▶ [INPUT DATA]
>>>>>

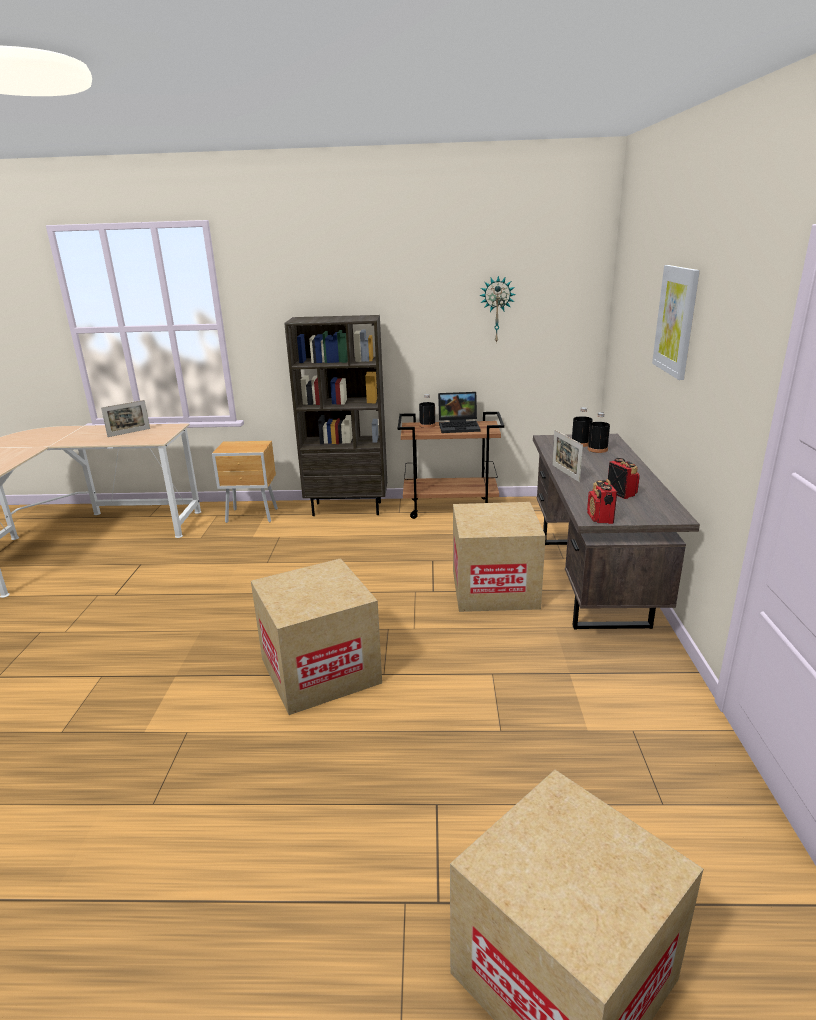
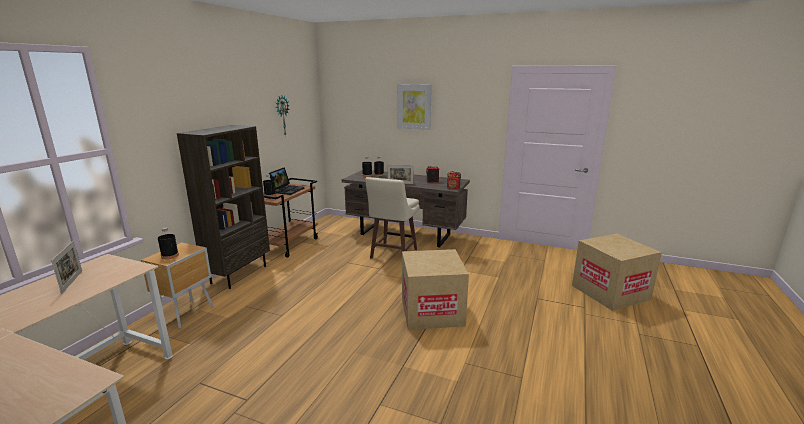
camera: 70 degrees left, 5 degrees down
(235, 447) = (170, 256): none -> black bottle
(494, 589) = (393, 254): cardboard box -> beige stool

<<<<<

▶ [WHAT IS BEING ASKED]
Everything from the line with "(235, 447) = (170, 256): none -> black bottle" through the last line of the data is to be retyped verbatim, with no other text.

▶ [TASK SOLUTION]
(235, 447) = (170, 256): none -> black bottle
(494, 589) = (393, 254): cardboard box -> beige stool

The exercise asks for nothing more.